Work order
The whole listing below must be repeated exactly.

^^^^

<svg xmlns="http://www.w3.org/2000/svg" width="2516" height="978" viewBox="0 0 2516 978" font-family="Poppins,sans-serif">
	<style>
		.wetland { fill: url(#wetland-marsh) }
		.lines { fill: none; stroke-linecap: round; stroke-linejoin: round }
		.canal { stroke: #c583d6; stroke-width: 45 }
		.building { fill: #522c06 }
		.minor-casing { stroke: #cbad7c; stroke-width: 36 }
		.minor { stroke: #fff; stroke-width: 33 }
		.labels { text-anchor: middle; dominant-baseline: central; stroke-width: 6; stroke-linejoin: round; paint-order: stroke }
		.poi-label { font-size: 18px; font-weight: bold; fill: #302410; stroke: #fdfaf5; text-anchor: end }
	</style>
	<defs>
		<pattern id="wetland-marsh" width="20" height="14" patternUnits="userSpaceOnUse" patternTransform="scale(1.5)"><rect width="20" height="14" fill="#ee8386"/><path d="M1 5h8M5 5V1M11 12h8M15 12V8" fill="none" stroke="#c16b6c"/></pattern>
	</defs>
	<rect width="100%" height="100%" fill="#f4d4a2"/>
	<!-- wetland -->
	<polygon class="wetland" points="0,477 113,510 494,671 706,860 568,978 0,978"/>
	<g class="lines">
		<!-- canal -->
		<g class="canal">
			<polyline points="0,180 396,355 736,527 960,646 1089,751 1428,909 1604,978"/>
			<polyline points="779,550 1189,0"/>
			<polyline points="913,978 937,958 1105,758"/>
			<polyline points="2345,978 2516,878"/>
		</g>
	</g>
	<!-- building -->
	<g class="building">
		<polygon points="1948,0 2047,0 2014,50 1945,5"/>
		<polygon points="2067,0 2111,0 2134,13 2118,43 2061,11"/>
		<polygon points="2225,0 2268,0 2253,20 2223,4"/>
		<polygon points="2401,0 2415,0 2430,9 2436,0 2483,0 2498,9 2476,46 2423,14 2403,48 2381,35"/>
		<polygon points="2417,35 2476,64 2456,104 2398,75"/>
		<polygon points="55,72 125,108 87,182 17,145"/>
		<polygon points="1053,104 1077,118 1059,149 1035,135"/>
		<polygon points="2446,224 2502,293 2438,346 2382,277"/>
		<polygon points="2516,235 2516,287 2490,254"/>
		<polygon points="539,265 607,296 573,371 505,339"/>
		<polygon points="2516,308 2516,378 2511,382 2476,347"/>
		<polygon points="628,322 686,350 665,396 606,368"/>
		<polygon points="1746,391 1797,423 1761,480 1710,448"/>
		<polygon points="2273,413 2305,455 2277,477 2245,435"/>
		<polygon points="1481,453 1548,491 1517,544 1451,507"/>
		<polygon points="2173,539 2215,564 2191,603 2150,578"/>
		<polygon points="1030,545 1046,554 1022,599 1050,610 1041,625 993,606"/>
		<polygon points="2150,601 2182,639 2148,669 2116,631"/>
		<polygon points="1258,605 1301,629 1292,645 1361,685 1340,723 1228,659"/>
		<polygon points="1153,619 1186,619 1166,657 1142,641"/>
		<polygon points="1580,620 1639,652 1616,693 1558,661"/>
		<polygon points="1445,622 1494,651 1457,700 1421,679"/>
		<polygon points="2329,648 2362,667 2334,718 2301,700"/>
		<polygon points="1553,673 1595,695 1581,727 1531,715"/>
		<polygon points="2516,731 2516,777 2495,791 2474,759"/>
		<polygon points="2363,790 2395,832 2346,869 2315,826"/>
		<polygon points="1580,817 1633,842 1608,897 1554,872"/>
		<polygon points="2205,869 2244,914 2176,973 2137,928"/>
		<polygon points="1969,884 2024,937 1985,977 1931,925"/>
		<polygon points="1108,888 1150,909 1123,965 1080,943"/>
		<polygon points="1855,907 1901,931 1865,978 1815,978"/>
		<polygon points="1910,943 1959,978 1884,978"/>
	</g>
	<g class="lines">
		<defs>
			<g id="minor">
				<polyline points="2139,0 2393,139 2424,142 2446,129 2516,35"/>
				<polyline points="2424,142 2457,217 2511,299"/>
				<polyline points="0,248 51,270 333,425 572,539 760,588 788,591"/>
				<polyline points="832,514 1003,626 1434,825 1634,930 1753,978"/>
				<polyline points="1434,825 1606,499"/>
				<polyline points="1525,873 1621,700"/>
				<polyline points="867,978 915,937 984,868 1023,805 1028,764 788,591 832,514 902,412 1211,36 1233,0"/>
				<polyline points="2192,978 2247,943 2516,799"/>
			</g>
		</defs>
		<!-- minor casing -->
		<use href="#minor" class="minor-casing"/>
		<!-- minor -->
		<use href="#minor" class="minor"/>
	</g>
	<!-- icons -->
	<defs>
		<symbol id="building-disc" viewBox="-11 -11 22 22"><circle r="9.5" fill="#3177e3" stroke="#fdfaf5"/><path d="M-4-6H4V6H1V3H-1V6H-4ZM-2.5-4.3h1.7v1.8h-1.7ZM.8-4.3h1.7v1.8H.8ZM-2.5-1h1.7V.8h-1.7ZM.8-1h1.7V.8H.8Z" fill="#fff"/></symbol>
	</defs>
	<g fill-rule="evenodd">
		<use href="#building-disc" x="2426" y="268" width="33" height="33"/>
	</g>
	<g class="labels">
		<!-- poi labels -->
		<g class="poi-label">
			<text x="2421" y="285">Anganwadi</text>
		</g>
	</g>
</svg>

^^^^

Task output
<svg xmlns="http://www.w3.org/2000/svg" width="2516" height="978" viewBox="0 0 2516 978" font-family="Poppins,sans-serif">
	<style>
		.wetland { fill: url(#wetland-marsh) }
		.lines { fill: none; stroke-linecap: round; stroke-linejoin: round }
		.canal { stroke: #c583d6; stroke-width: 45 }
		.building { fill: #522c06 }
		.minor-casing { stroke: #cbad7c; stroke-width: 36 }
		.minor { stroke: #fff; stroke-width: 33 }
		.labels { text-anchor: middle; dominant-baseline: central; stroke-width: 6; stroke-linejoin: round; paint-order: stroke }
		.poi-label { font-size: 18px; font-weight: bold; fill: #302410; stroke: #fdfaf5; text-anchor: end }
	</style>
	<defs>
		<pattern id="wetland-marsh" width="20" height="14" patternUnits="userSpaceOnUse" patternTransform="scale(1.5)"><rect width="20" height="14" fill="#ee8386"/><path d="M1 5h8M5 5V1M11 12h8M15 12V8" fill="none" stroke="#c16b6c"/></pattern>
	</defs>
	<rect width="100%" height="100%" fill="#f4d4a2"/>
	<!-- wetland -->
	<polygon class="wetland" points="0,477 113,510 494,671 706,860 568,978 0,978"/>
	<g class="lines">
		<!-- canal -->
		<g class="canal">
			<polyline points="0,180 396,355 736,527 960,646 1089,751 1428,909 1604,978"/>
			<polyline points="779,550 1189,0"/>
			<polyline points="913,978 937,958 1105,758"/>
			<polyline points="2345,978 2516,878"/>
		</g>
	</g>
	<!-- building -->
	<g class="building">
		<polygon points="1948,0 2047,0 2014,50 1945,5"/>
		<polygon points="2067,0 2111,0 2134,13 2118,43 2061,11"/>
		<polygon points="2225,0 2268,0 2253,20 2223,4"/>
		<polygon points="2401,0 2415,0 2430,9 2436,0 2483,0 2498,9 2476,46 2423,14 2403,48 2381,35"/>
		<polygon points="2417,35 2476,64 2456,104 2398,75"/>
		<polygon points="55,72 125,108 87,182 17,145"/>
		<polygon points="1053,104 1077,118 1059,149 1035,135"/>
		<polygon points="2446,224 2502,293 2438,346 2382,277"/>
		<polygon points="2516,235 2516,287 2490,254"/>
		<polygon points="539,265 607,296 573,371 505,339"/>
		<polygon points="2516,308 2516,378 2511,382 2476,347"/>
		<polygon points="628,322 686,350 665,396 606,368"/>
		<polygon points="1746,391 1797,423 1761,480 1710,448"/>
		<polygon points="2273,413 2305,455 2277,477 2245,435"/>
		<polygon points="1481,453 1548,491 1517,544 1451,507"/>
		<polygon points="2173,539 2215,564 2191,603 2150,578"/>
		<polygon points="1030,545 1046,554 1022,599 1050,610 1041,625 993,606"/>
		<polygon points="2150,601 2182,639 2148,669 2116,631"/>
		<polygon points="1258,605 1301,629 1292,645 1361,685 1340,723 1228,659"/>
		<polygon points="1153,619 1186,619 1166,657 1142,641"/>
		<polygon points="1580,620 1639,652 1616,693 1558,661"/>
		<polygon points="1445,622 1494,651 1457,700 1421,679"/>
		<polygon points="2329,648 2362,667 2334,718 2301,700"/>
		<polygon points="1553,673 1595,695 1581,727 1531,715"/>
		<polygon points="2516,731 2516,777 2495,791 2474,759"/>
		<polygon points="2363,790 2395,832 2346,869 2315,826"/>
		<polygon points="1580,817 1633,842 1608,897 1554,872"/>
		<polygon points="2205,869 2244,914 2176,973 2137,928"/>
		<polygon points="1969,884 2024,937 1985,977 1931,925"/>
		<polygon points="1108,888 1150,909 1123,965 1080,943"/>
		<polygon points="1855,907 1901,931 1865,978 1815,978"/>
		<polygon points="1910,943 1959,978 1884,978"/>
	</g>
	<g class="lines">
		<defs>
			<g id="minor">
				<polyline points="2139,0 2393,139 2424,142 2446,129 2516,35"/>
				<polyline points="2424,142 2457,217 2511,299"/>
				<polyline points="0,248 51,270 333,425 572,539 760,588 788,591"/>
				<polyline points="832,514 1003,626 1434,825 1634,930 1753,978"/>
				<polyline points="1434,825 1606,499"/>
				<polyline points="1525,873 1621,700"/>
				<polyline points="867,978 915,937 984,868 1023,805 1028,764 788,591 832,514 902,412 1211,36 1233,0"/>
				<polyline points="2192,978 2247,943 2516,799"/>
			</g>
		</defs>
		<!-- minor casing -->
		<use href="#minor" class="minor-casing"/>
		<!-- minor -->
		<use href="#minor" class="minor"/>
	</g>
	<!-- icons -->
	<defs>
		<symbol id="building-disc" viewBox="-11 -11 22 22"><circle r="9.5" fill="#3177e3" stroke="#fdfaf5"/><path d="M-4-6H4V6H1V3H-1V6H-4ZM-2.5-4.3h1.7v1.8h-1.7ZM.8-4.3h1.7v1.8H.8ZM-2.5-1h1.7V.8h-1.7ZM.8-1h1.7V.8H.8Z" fill="#fff"/></symbol>
	</defs>
	<g fill-rule="evenodd">
		<use href="#building-disc" x="2426" y="268" width="33" height="33"/>
	</g>
	<g class="labels">
		<!-- poi labels -->
		<g class="poi-label">
			<text x="2421" y="285">Anganwadi</text>
		</g>
	</g>
</svg>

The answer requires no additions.